The modern world is facing a pandemic for the first time, but that is not reason enough for any CEO not to have a recovery plan moving ahead, says Tom De Waele, Middle East Managing Partner, Bain.
As the novel coronavirus outbreak has upended businesses around the world at alarming speed, one thing has become clear to executives grappling with the crisis: doing nothing is not an option. COVID-19 is unlike any previous crisis and taking traditional crisis-response approaches will not be enough.
With our operations running smoothly and business running effectively amidst the COVID-19 pandemic, we share the steps that CEOs need to take today to mitigate the effects of the outbreak.
The process of containment and slowing the spread of COVID-19 in each country will create major disruption, irrespective of the seriousness of the virus spread. This should not cause additional fear in a situation that is already frightening for everyone, rather, it is a simple reminder that during times of crisis, such as the financial crisis of 2008, the strong will get stronger and strength here will be defined by clear leadership, plans and actions.
The high likelihood of a substantial revenue disruption will lead to a potential liquidity crisis for many businesses. This could mean that the recovery may not be a quick bounce-back. Accordingly, CEOs need to plan for multiple quarters of lower revenue.
All stakeholders including employees and customers are probably experiencing fear or panic. Hence, you need to appoint a senior, fully dedicated COVID-19 war room team focused on this all day, every day.
As CEO, you must be out in front with a planned cascade of possible actions, probably more aggressive than your team can imagine right now. Customers will change some behaviours permanently, accelerating prior trends. Taking bold action now can set you up for success through the downturn and beyond.
Protect employees and customers
Implement the best-known guidelines available for both employees and customers. This includes monitoring global health guidelines and other companies—and continue to fine tune. Do not be afraid to overcommunicate with full transparency and assist epidemic-limiting initiatives in any way possible.
Stress test profit and liquidity
Outline macro scenarios by market, translate into revenue-decline and P&L scenarios. You should also build extreme downside scenarios as this has the potential to be a 100-year event. Therefore, an outline of the major operational actions should be in place.
Defend against revenue declines
You need to take a customer-centric view and ask yourself questions like how you will build trust, loyalty and market share through and beyond this crisis. Similarly, you should build specific revenue-mitigation actions for declines in core revenue streams.
Stabilise operations
Stabilise supply chains of physical goods from likely geographic and labor disruptions while building contingency operational plans for all aspects of the business.
Conserve cash
You can control the spending hand brakes by initiating immediate actions, hiring freeze, opex, capex, working capital. Similarly, set aggressive break-the-glass cost actions triggered by more extreme revenue scenarios. Outline a medium-term plan to lean out the cost structure for the future. It should be a plan that is more automated, more variable and, more shock resistant
Play offense, not just defense
Define how you will outperform competitors and expand share through and beyond the crisis. This also means that you should prepare for bounce-back and recovery. At the same time, plan for and take advantage of a leapfrog change in customer behavior —especially digital.
There are several moves that CEOs can take right now to help ease the impacts of the epidemic and come through stronger on the other side. As the economic fallout continues, business leaders will want to first model their exposure to the coronavirus fallout and street test their P&L and liquidity. There will be critical “triggers” where more aggressive actions will be needed.

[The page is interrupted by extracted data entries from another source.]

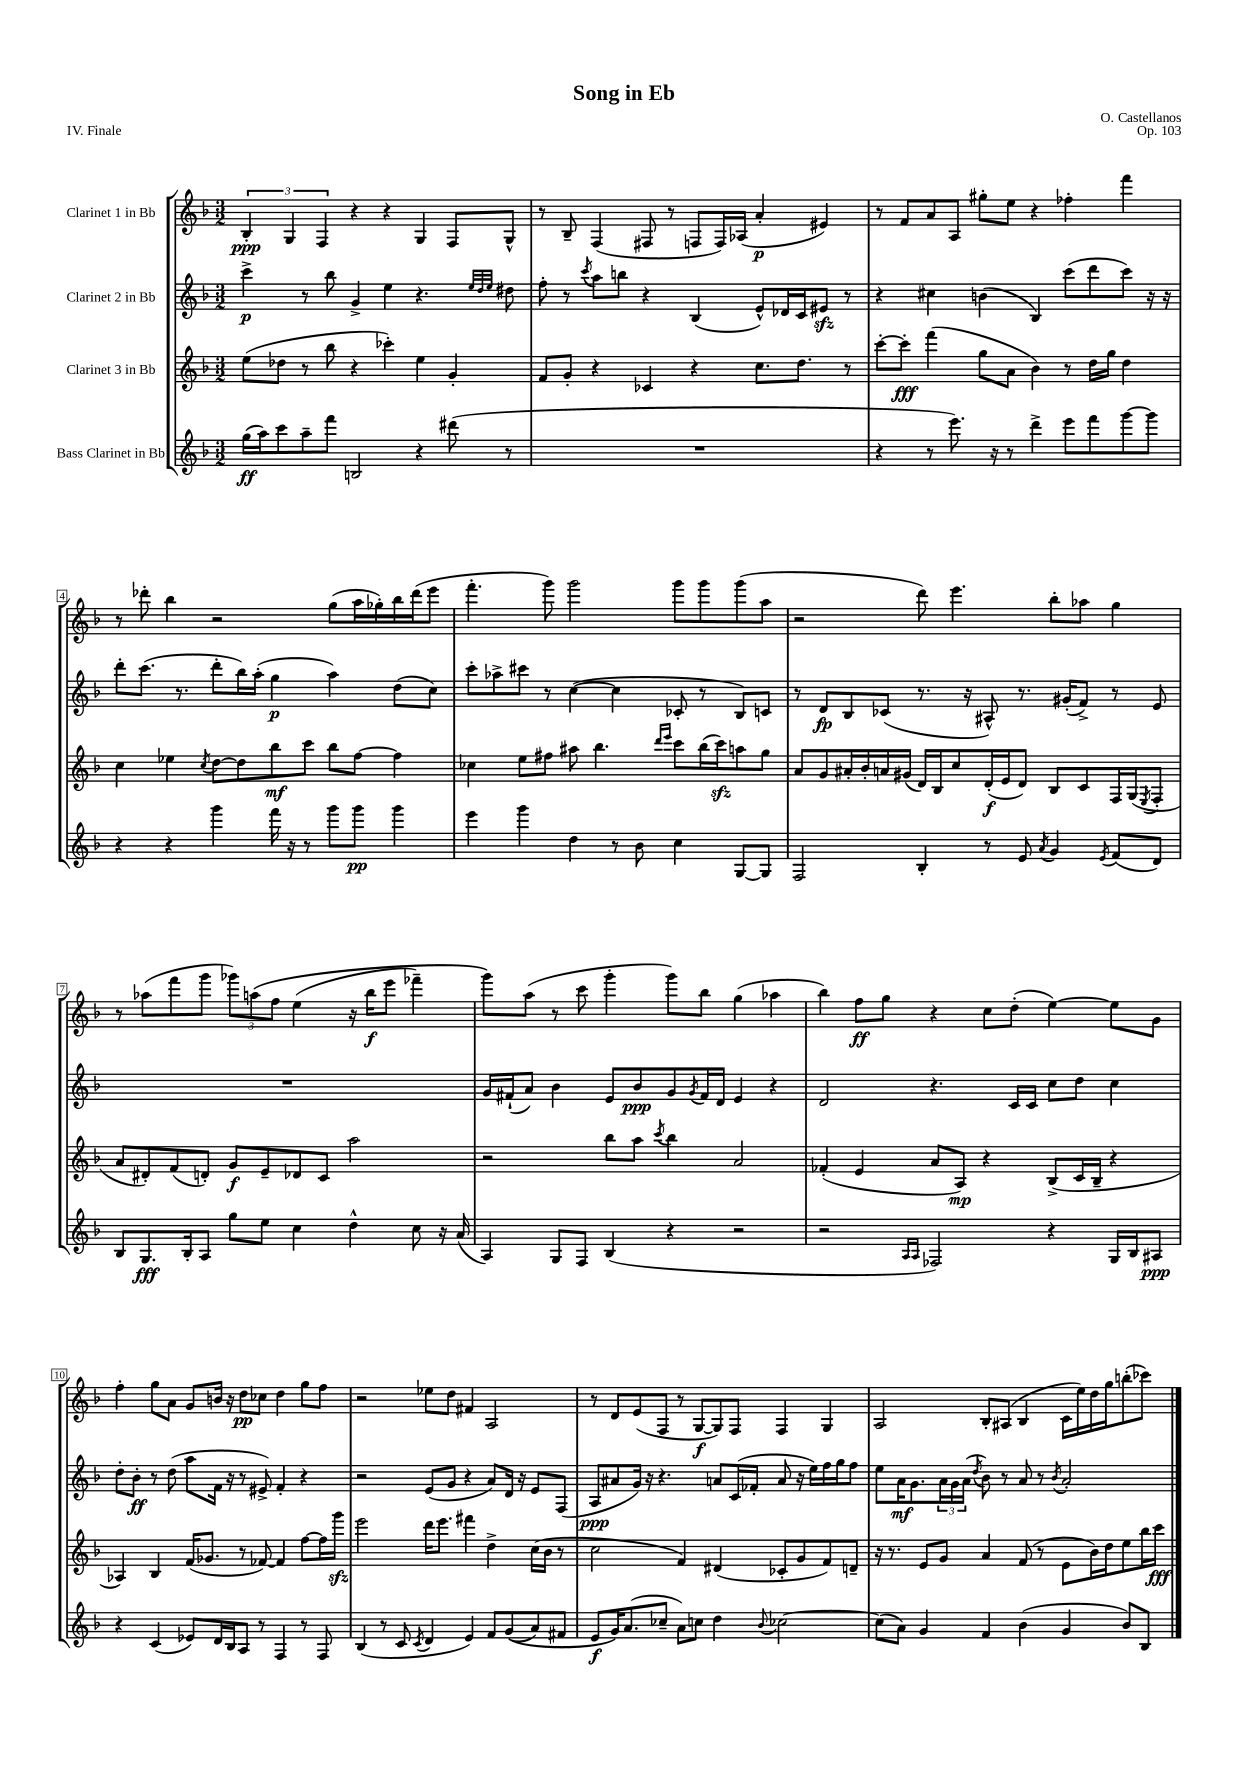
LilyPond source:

\header { title = "Song in Eb" composer = "O. Castellanos" opus = "Op. 103" piece = "IV. Finale" }
<<
\new StaffGroup <<
\new Staff = "s0" \with { instrumentName = "Clarinet 1 in Bb" } {
    \clef treble \key f \major \numericTimeSignature \time 3/2
    \tuplet 3/2 { bes4-.\ppp g4 f4 } r4 r4 g4 f8 g8-^ |
    r8 bes8-- f4( fis8 r8 f8 f16) aes16( a'4-.\p eis'4) |
    r8 f'8 a'8 a8 gis''8-. e''8 r4 fes''4-. f'''4 |
    r8 des'''8-. bes''4 r2 g''8( a''16 ges''16-.) bes''16 des'''16( e'''8 |
    f'''4.-. g'''8) g'''2 g'''8 g'''8 g'''8( a''8 |
    r2 d'''8) e'''4. bes''8-. aes''8 g''4 |
    r8 aes''8( f'''8 g'''8 \tuplet 3/2 { ges'''8) a''8\( f''8 } e''4( r16 bes''16\f e'''8 fes'''4--) |
    g'''8\) a''8( r8 c'''8 g'''4-. g'''8) bes''8 g''4( aes''4 |
    bes''4) f''8\ff g''8 r4 c''8 d''8-.( e''4~) e''8 g'8 |
    f''4-. g''8 a'8 g'8 b'16 r16 d''8\pp ces''8 d''4 g''8 f''8 |
    r2 ees''8 d''8 fis'4 a2 |
    r8 d'8 e'8( f8 r8 g8~\f g8) f8 f4 g4 |
    a2 bes8-. ais8( bes4 c'16 e''16) d''16 g''16 b''8-.( ces'''8) \bar "|." |
}
\new Staff = "s1" \with { instrumentName = "Clarinet 2 in Bb" } {
    \clef treble \key f \major \numericTimeSignature \time 3/2
    c'''4->\p r8 bes''8 g'4-> e''4 r4. \grace { e''32 d''32 e''32 } dis''8 |
    f''8-. r8 \acciaccatura { c'''8 } a''8 b''8 r4 bes4( e'8-^) des'16 c'16 eis'8\sfz r8 |
    r4 cis''4 b'4( bes4) c'''8( d'''8 c'''8) r16 r16 |
    d'''8-. c'''8.( r8. d'''8-. bes''16) a''16-.( g''4\p a''4) d''8( c''8) |
    c'''8-. aes''8-> cis'''8 r8 c''4~( c''4 ces'8-. r8 bes8) c'8 |
    r8 d'8\fp bes8 ces'8( r8. r16 ais8-^) r8. gis'16-.( f'8->) r8 e'8 |
    R1. |
    g'16 fis'16-!( a'8) bes'4 e'8 bes'8\ppp g'8 \acciaccatura { g'8 } fis'16 d'16 e'4 r4 |
    d'2 r4. c'16 c'16 c''8 d''8 c''4 |
    d''8-. bes'8-.\ff r8 d''8( a''8 f'16 r16 r8 eis'8->) f'4-. r4 |
    r2 e'8( g'8 r4 a'8) d'16 r16 e'8 f8( |
    a8\ppp ais'8 g'16) r16 r4. a'8 c'16( fes'16-. a'8 r16 e''16) f''16 g''16 f''8 |
    e''8 a'16\mf g'8. \tuplet 3/2 { a'16 g'16 a'16( } \acciaccatura { d''8 } bes'8) r8 a'8 r8 \acciaccatura { bes'8 } a'2-. \bar "|." |
}
\new Staff = "s2" \with { instrumentName = "Clarinet 3 in Bb" } {
    \clef treble \key f \major \numericTimeSignature \time 3/2
    e''8( des''8 r8 bes''8 r4 ces'''4-.) e''4 g'4-. |
    f'8 g'8-. r4 ces'4 r4 c''8. d''8. r8 |
    c'''8~-. c'''8-.\fff f'''4( g''8 a'8 bes'4) r8 d''16 g''16 d''4 |
    c''4 ees''4 \acciaccatura { c''8 } d''8~ d''8 bes''8\mf c'''8 bes''8 f''8~ f''4 |
    ces''4 e''8 fis''8 ais''8 bes''4. \grace { d'''16 e'''16 } c'''8 bes''16( c'''16\sfz) a''8 g''8 |
    a'8 g'8 ais'16-. bes'16-. a'16 gis'16( d'16) bes16 c''8 d'16-.\f( e'16 d'8) bes8 c'8 f16 g16( \acciaccatura { e8 } f8-. |
    a'8 dis'8-.) f'8( d'8-.) g'8\f e'8-- des'8 c'8 a''2 |
    r2 bes''8 a''8 \acciaccatura { c'''8 } bes''4 a'2 |
    fes'4-.( e'4 a'8 a8\mp) r4 bes8->( c'16 bes16-- r4 |
    aes4) bes4 f'16( ges'8. r8 fes'8~) fes'4 f''8~ f''16 g'''16\sfz |
    e'''2 d'''16 e'''8. fis'''4 d''4-> c''16( bes'16 r8 |
    c''2 f'4) dis'4( ces'8-. g'8 f'8) d'8-- |
    r16 r8. e'8 g'8 a'4 f'8( r8 e'8 bes'16) d''16 e''8 bes''16 c'''16\fff \bar "|." |
}
\new Staff = "s3" \with { instrumentName = "Bass Clarinet in Bb" } {
    \clef treble \key f \major \numericTimeSignature \time 3/2
    g''16\ff( a''16) c'''8 a''8-- f'''8 b2 r4 dis'''8( r8 |
    R1. |
    r4 r8 e'''8.) r16 r8 d'''4-> e'''8 f'''8 g'''8~ g'''8 |
    r4 r4 g'''4 f'''16 r16 r8 g'''8 g'''8\pp g'''4 |
    e'''4 g'''4 d''4 r8 bes'8 c''4 g8~ g8 |
    f2 bes4-. r8 e'8 \acciaccatura { a'8 } g'4 \acciaccatura { e'8 } f'8( d'8) |
    bes8 g8.\fff bes16-. a8 g''8 e''8 c''4 d''4-^ c''8 r16 a'16( |
    a4) g8 f8 bes4( r4 r2 |
    r2 \grace { a16 a16 } fes2) r4 g16 bes16 ais8\ppp |
    r4 c'4( ees'8) d'16 bes16 a8 r8 f4 r8 f8 |
    bes4( r8 c'8 \acciaccatura { c'8 } d'4 e'4) f'8 g'8(\( a'8) fis'8 |
    e'8\f g'16\) a'8.( ces''8-- a'8) c''8 d''4 \appoggiatura { bes'8 } ces''2~ |
    ces''8( a'8) g'4 f'4 bes'4( g'4 bes'8) bes8 \bar "|." |
}
>>
>>
\layout { \context { \Score \override BarNumber.stencil = #(make-stencil-boxer 0.1 0.3 ly:text-interface::print) } }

It is obvious that the COVID-19 outbreak is unlike any previous crisis. Hence, CEOs need a unique, tailored and immediate crisis-response. A wait-and-see approach has no chance of being effective. CEOs should be aware of the situation and up to speed with the latest updates.
CEO’s action plan
- Get the full team aligned with the true severity of the macro COVID-19 situation and worst-case financial scenarios.
- Set safety as the number one priority.
- Set cash conservation and liquidity as a secondary priority.
- Avoid inaction, wait and see approach could damage the company.
- Establish a dedicated senior team in a war-room setting.
- Set up a senior, dedicated team from multiple disciplines.
- Prioritise and put major work streams into action.
- Set a tone of daily progress using an Agile Methodology.
- Break the usual reporting and update cycles.
- Urgency of the situation requires a different model, such as daily informal CEO updates.
- Put a tracking tool in place.
- Outline macro scenarios and translate to contingency plans.
- Outline specific macro COVID-19 scenarios by major geographies.
- Translate those scenarios into tangible revenue-decline and operational-disruption scenarios.
- Begin to outline no-regret moves.
- There will be an impact so start acting wisely.
- This needs to be done in days, not weeks, and you can continue to iterate.